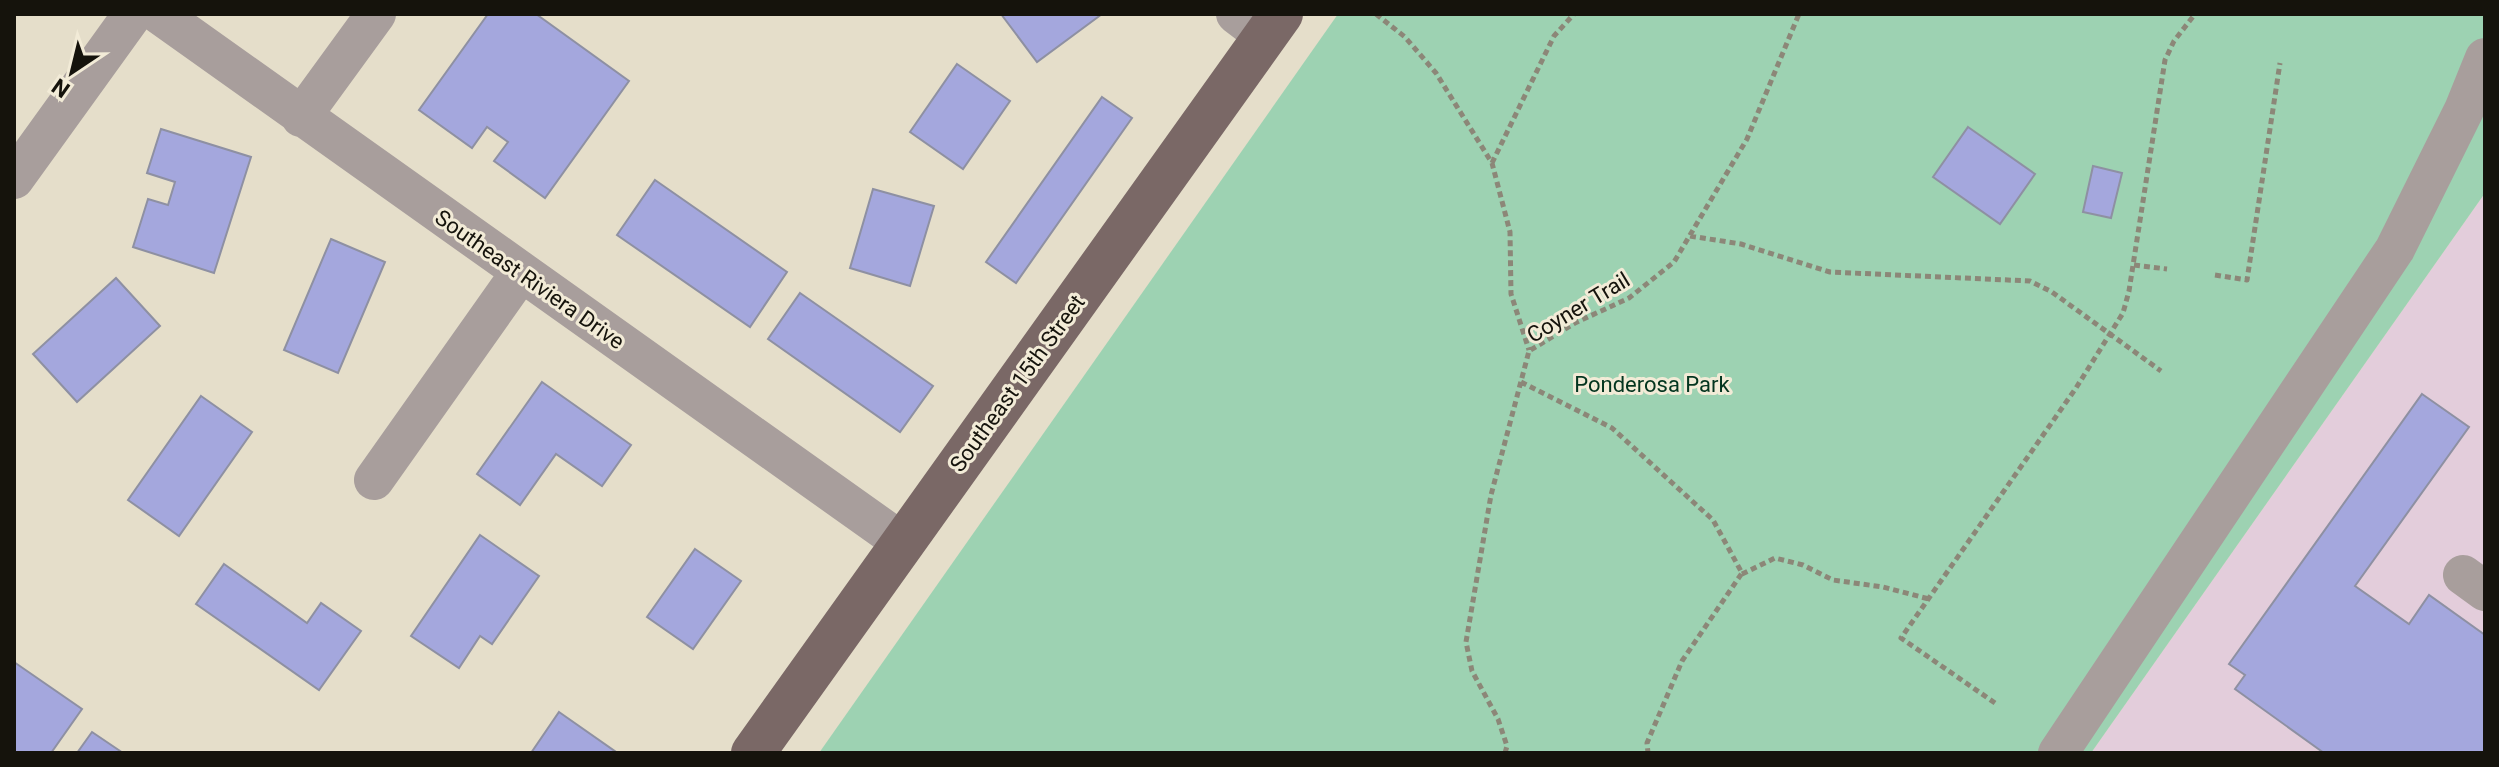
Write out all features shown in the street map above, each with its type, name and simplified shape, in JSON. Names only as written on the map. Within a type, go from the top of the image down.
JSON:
[{"type":"main road","name":"Southeast 15th Street","points":[[753,753],[903,543],[1261,21]]},
{"type":"street","points":[[14,179],[133,14]]},
{"type":"street","name":"Southeast Riviera Drive","points":[[159,14],[903,543]]},
{"type":"street","points":[[301,117],[376,14]]},
{"type":"street","points":[[2058,753],[2395,249],[2464,110],[2485,58]]},
{"type":"street","points":[[374,480],[521,272]]},
{"type":"path","points":[[1376,14],[1405,37],[1436,73],[1492,163],[1510,232],[1511,294],[1529,351]]},
{"type":"path","points":[[1492,163],[1554,36],[1574,14]]},
{"type":"path","name":"Coyner Trail","points":[[1505,753],[1507,746],[1498,719],[1472,671],[1466,642],[1491,495],[1529,351],[1575,323],[1629,298],[1674,262],[1747,139],[1799,14]]},
{"type":"path","points":[[1995,703],[1901,638],[2076,388],[2123,313],[2134,265],[2165,60],[2174,41],[2195,14]]},
{"type":"path","points":[[2215,275],[2247,280],[2280,63]]},
{"type":"path","points":[[1690,236],[1741,244],[1830,272],[2030,281],[2052,292],[2161,371]]},
{"type":"path","points":[[2134,265],[2167,269]]},
{"type":"path","points":[[1521,382],[1612,428],[1713,520],[1741,574]]},
{"type":"path","points":[[1648,753],[1647,743],[1682,661],[1741,574],[1775,558],[1803,565],[1833,580],[1883,587],[1929,599]]},
{"type":"shaded area","points":[[2485,193],[2485,753],[2091,753]]},
{"type":"green space","name":"Ponderosa Park","points":[[1338,14],[2485,14],[2485,193],[2091,753],[819,753]]},
{"type":"building","points":[[488,14],[536,14],[629,81],[545,198],[494,161],[508,142],[487,127],[472,148],[419,110]]},
{"type":"building","points":[[1001,14],[1102,14],[1037,62]]},
{"type":"building","points":[[957,64],[1010,101],[963,169],[910,132]]},
{"type":"building","points":[[1102,97],[1132,118],[1016,283],[986,262]]},
{"type":"building","points":[[1968,127],[2035,174],[2000,224],[1933,177]]},
{"type":"building","points":[[161,129],[251,157],[214,273],[133,247],[148,199],[168,205],[175,182],[147,173]]},
{"type":"building","points":[[2093,166],[2122,173],[2111,218],[2083,212]]},
{"type":"building","points":[[655,180],[787,272],[750,327],[617,235]]},
{"type":"building","points":[[873,189],[934,206],[910,286],[850,268]]},
{"type":"building","points":[[331,239],[385,262],[338,373],[284,350]]},
{"type":"building","points":[[116,278],[160,326],[77,402],[33,354]]},
{"type":"building","points":[[800,293],[933,386],[900,432],[768,339]]},
{"type":"building","points":[[542,382],[631,445],[602,486],[556,454],[520,505],[477,474]]},
{"type":"building","points":[[2422,394],[2469,427],[2355,586],[2409,624],[2429,595],[2485,635],[2485,753],[2324,753],[2235,689],[2245,675],[2229,664]]},
{"type":"building","points":[[201,396],[252,432],[179,536],[128,500]]},
{"type":"building","points":[[480,535],[539,576],[492,644],[480,636],[459,668],[411,636]]},
{"type":"building","points":[[695,549],[741,581],[693,649],[647,617]]},
{"type":"building","points":[[224,564],[307,623],[321,603],[361,631],[319,690],[196,604]]},
{"type":"building","points":[[14,662],[82,709],[51,753],[14,753]]},
{"type":"building","points":[[559,712],[616,752],[531,753]]},
{"type":"building","points":[[92,732],[123,753],[77,753]]}]
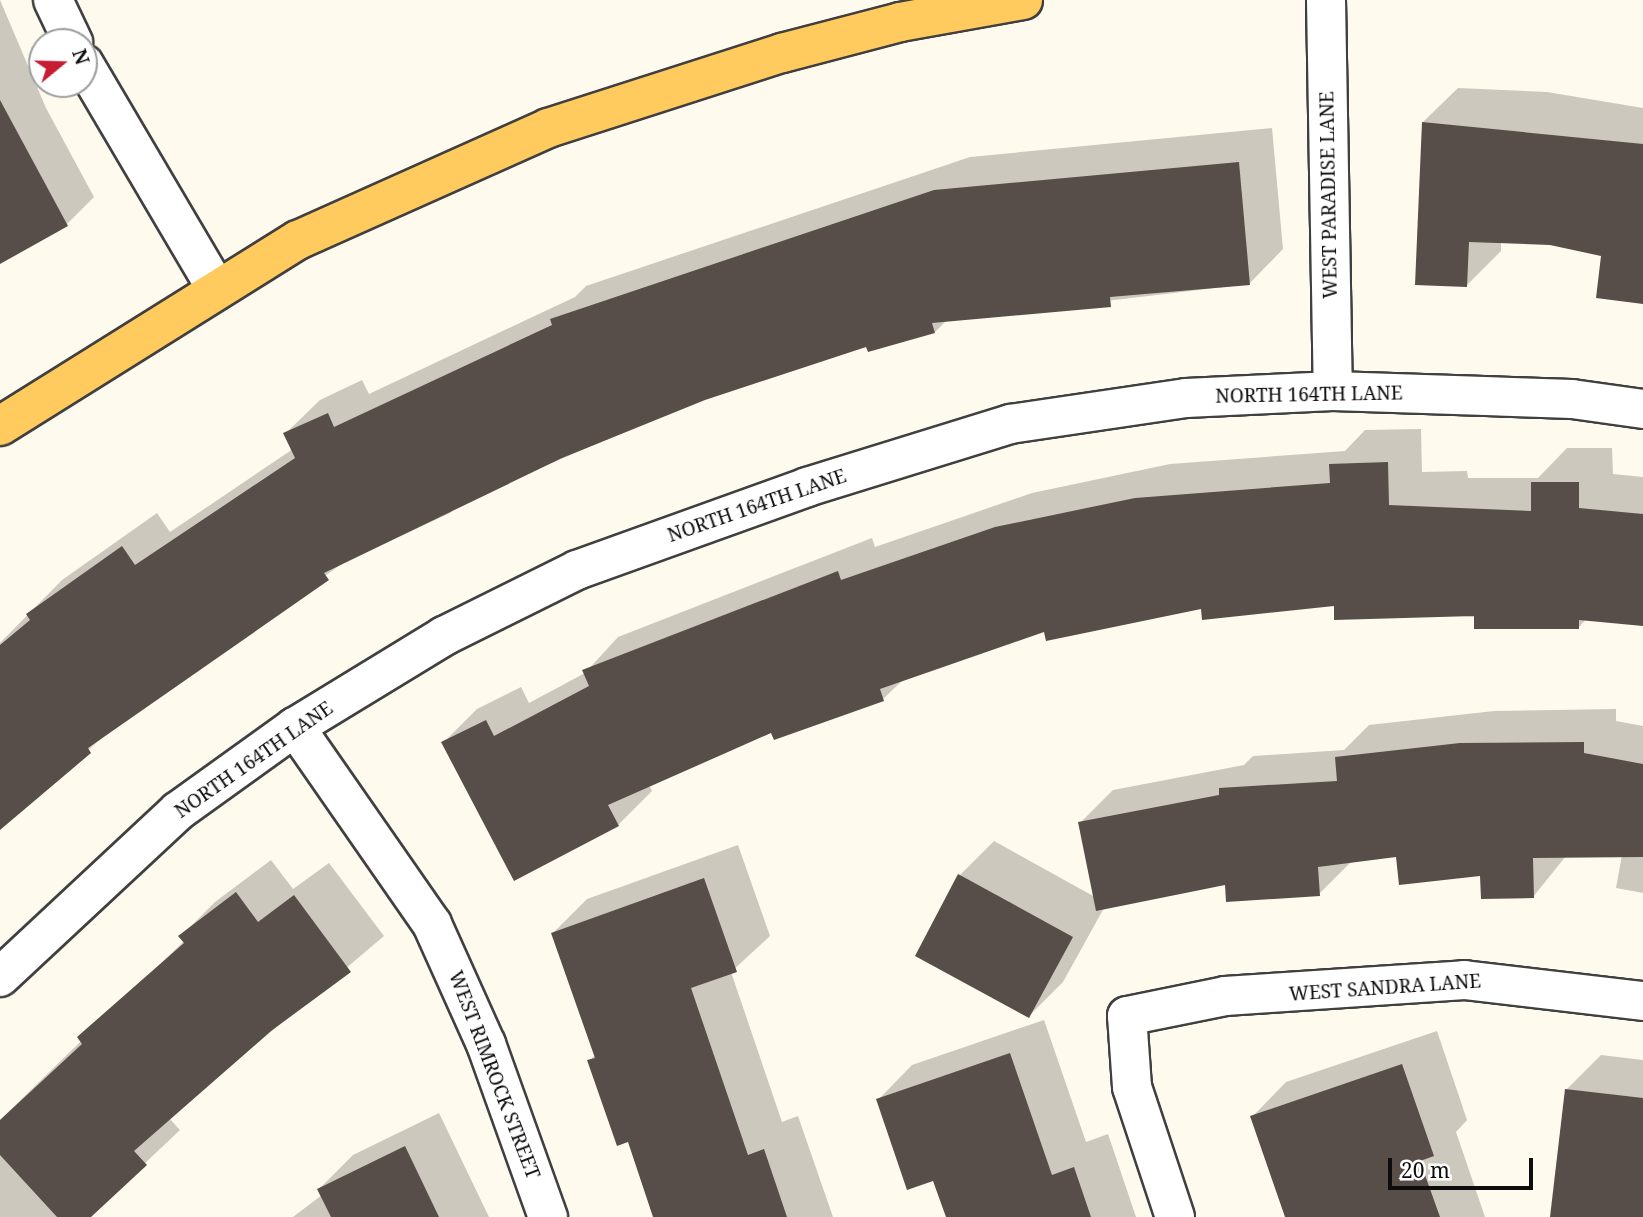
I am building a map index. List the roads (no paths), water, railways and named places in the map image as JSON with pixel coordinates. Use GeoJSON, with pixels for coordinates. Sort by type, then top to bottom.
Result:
{"type":"FeatureCollection","features":[{"type":"Feature","properties":{"kind":"main road"},"geometry":{"type":"LineString","coordinates":[[0,426],[215,286],[298,240],[548,128],[782,53],[900,22],[1023,0]]}},
{"type":"Feature","properties":{"kind":"street"},"geometry":{"type":"LineString","coordinates":[[53,0],[66,28]]}},
{"type":"Feature","properties":{"kind":"street","name":"WEST PARADISE LANE"},"geometry":{"type":"LineString","coordinates":[[1326,0],[1333,391]]}},
{"type":"Feature","properties":{"kind":"street"},"geometry":{"type":"LineString","coordinates":[[98,88],[215,286]]}},
{"type":"Feature","properties":{"kind":"street","name":"NORTH 164TH LANE"},"geometry":{"type":"LineString","coordinates":[[0,977],[178,811],[295,727],[493,606],[807,487],[1010,424],[1186,398],[1333,391],[1572,399],[1643,409]]}},
{"type":"Feature","properties":{"kind":"street","name":"WEST RIMROCK STREET"},"geometry":{"type":"LineString","coordinates":[[295,727],[432,923],[486,1044],[548,1217]]}},
{"type":"Feature","properties":{"kind":"street","name":"WEST SANDRA LANE"},"geometry":{"type":"LineString","coordinates":[[1175,1217],[1132,1087],[1127,1016],[1225,996],[1464,979],[1643,1001]]}}]}
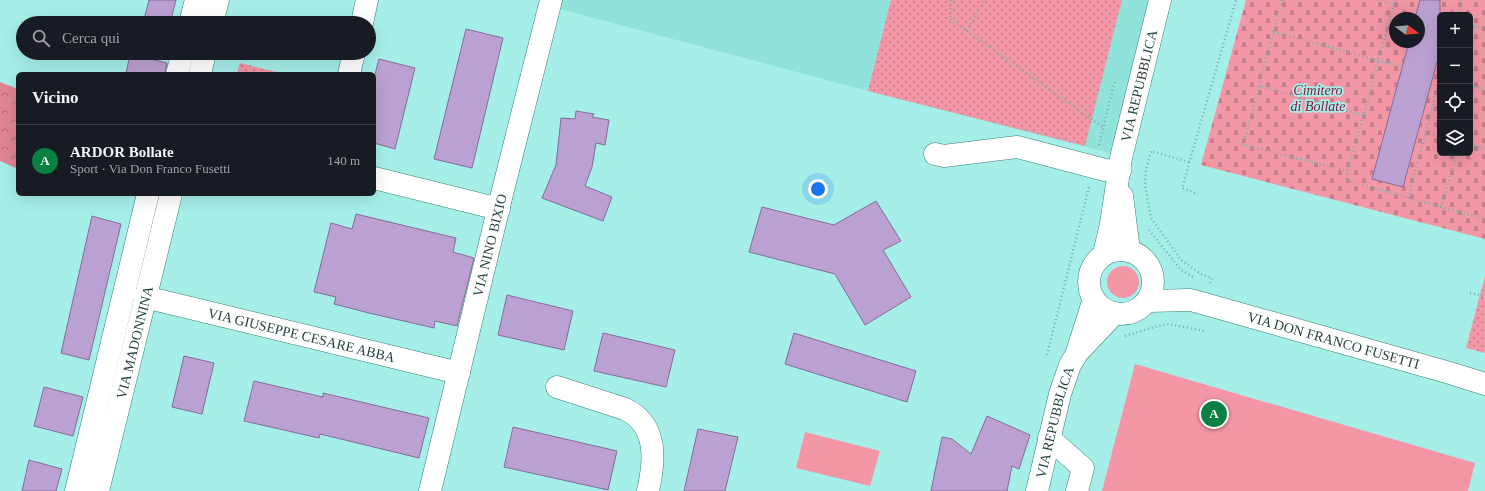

WORK TASK
The material above is to be transcribed exactly, with all pictures omitted.

WRITTEN REPLY
Write out all features shown in the street map above, each with its type, name and simplified shape, in JSON. Names only as written on the map. Within a type, go from the top of the image down.
JSON:
[{"type":"main road","name":"Southeast 15th Street","points":[[753,753],[903,543],[1261,21]]},
{"type":"street","points":[[14,179],[133,14]]},
{"type":"street","name":"Southeast Riviera Drive","points":[[159,14],[903,543]]},
{"type":"street","points":[[301,117],[376,14]]},
{"type":"street","points":[[2058,753],[2395,249],[2464,110],[2485,58]]},
{"type":"street","points":[[374,480],[521,272]]},
{"type":"path","points":[[1376,14],[1405,37],[1436,73],[1492,163],[1510,232],[1511,294],[1529,351]]},
{"type":"path","points":[[1492,163],[1554,36],[1574,14]]},
{"type":"path","name":"Coyner Trail","points":[[1505,753],[1507,746],[1498,719],[1472,671],[1466,642],[1491,495],[1529,351],[1575,323],[1629,298],[1674,262],[1747,139],[1799,14]]},
{"type":"path","points":[[1995,703],[1901,638],[2076,388],[2123,313],[2134,265],[2165,60],[2174,41],[2195,14]]},
{"type":"path","points":[[2215,275],[2247,280],[2280,63]]},
{"type":"path","points":[[1690,236],[1741,244],[1830,272],[2030,281],[2052,292],[2161,371]]},
{"type":"path","points":[[2134,265],[2167,269]]},
{"type":"path","points":[[1521,382],[1612,428],[1713,520],[1741,574]]},
{"type":"path","points":[[1648,753],[1647,743],[1682,661],[1741,574],[1775,558],[1803,565],[1833,580],[1883,587],[1929,599]]},
{"type":"shaded area","points":[[2485,193],[2485,753],[2091,753]]},
{"type":"green space","name":"Ponderosa Park","points":[[1338,14],[2485,14],[2485,193],[2091,753],[819,753]]},
{"type":"building","points":[[488,14],[536,14],[629,81],[545,198],[494,161],[508,142],[487,127],[472,148],[419,110]]},
{"type":"building","points":[[1001,14],[1102,14],[1037,62]]},
{"type":"building","points":[[957,64],[1010,101],[963,169],[910,132]]},
{"type":"building","points":[[1102,97],[1132,118],[1016,283],[986,262]]},
{"type":"building","points":[[1968,127],[2035,174],[2000,224],[1933,177]]},
{"type":"building","points":[[161,129],[251,157],[214,273],[133,247],[148,199],[168,205],[175,182],[147,173]]},
{"type":"building","points":[[2093,166],[2122,173],[2111,218],[2083,212]]},
{"type":"building","points":[[655,180],[787,272],[750,327],[617,235]]},
{"type":"building","points":[[873,189],[934,206],[910,286],[850,268]]},
{"type":"building","points":[[331,239],[385,262],[338,373],[284,350]]},
{"type":"building","points":[[116,278],[160,326],[77,402],[33,354]]},
{"type":"building","points":[[800,293],[933,386],[900,432],[768,339]]},
{"type":"building","points":[[542,382],[631,445],[602,486],[556,454],[520,505],[477,474]]},
{"type":"building","points":[[2422,394],[2469,427],[2355,586],[2409,624],[2429,595],[2485,635],[2485,753],[2324,753],[2235,689],[2245,675],[2229,664]]},
{"type":"building","points":[[201,396],[252,432],[179,536],[128,500]]},
{"type":"building","points":[[480,535],[539,576],[492,644],[480,636],[459,668],[411,636]]},
{"type":"building","points":[[695,549],[741,581],[693,649],[647,617]]},
{"type":"building","points":[[224,564],[307,623],[321,603],[361,631],[319,690],[196,604]]},
{"type":"building","points":[[14,662],[82,709],[51,753],[14,753]]},
{"type":"building","points":[[559,712],[616,752],[531,753]]},
{"type":"building","points":[[92,732],[123,753],[77,753]]}]
I am building a map index. List the roads (no paths), water, railways and named places in the map image as JSON with pixel coordinates. Use GeoJSON, with pixels for coordinates. Sort by type, then top to bottom.
Result:
{"type":"FeatureCollection","features":[{"type":"Feature","properties":{"kind":"main road"},"geometry":{"type":"LineString","coordinates":[[0,426],[215,286],[298,240],[548,128],[782,53],[900,22],[1023,0]]}},
{"type":"Feature","properties":{"kind":"street"},"geometry":{"type":"LineString","coordinates":[[53,0],[66,28]]}},
{"type":"Feature","properties":{"kind":"street","name":"WEST PARADISE LANE"},"geometry":{"type":"LineString","coordinates":[[1326,0],[1333,391]]}},
{"type":"Feature","properties":{"kind":"street"},"geometry":{"type":"LineString","coordinates":[[98,88],[215,286]]}},
{"type":"Feature","properties":{"kind":"street","name":"NORTH 164TH LANE"},"geometry":{"type":"LineString","coordinates":[[0,977],[178,811],[295,727],[493,606],[807,487],[1010,424],[1186,398],[1333,391],[1572,399],[1643,409]]}},
{"type":"Feature","properties":{"kind":"street","name":"WEST RIMROCK STREET"},"geometry":{"type":"LineString","coordinates":[[295,727],[432,923],[486,1044],[548,1217]]}},
{"type":"Feature","properties":{"kind":"street","name":"WEST SANDRA LANE"},"geometry":{"type":"LineString","coordinates":[[1175,1217],[1132,1087],[1127,1016],[1225,996],[1464,979],[1643,1001]]}}]}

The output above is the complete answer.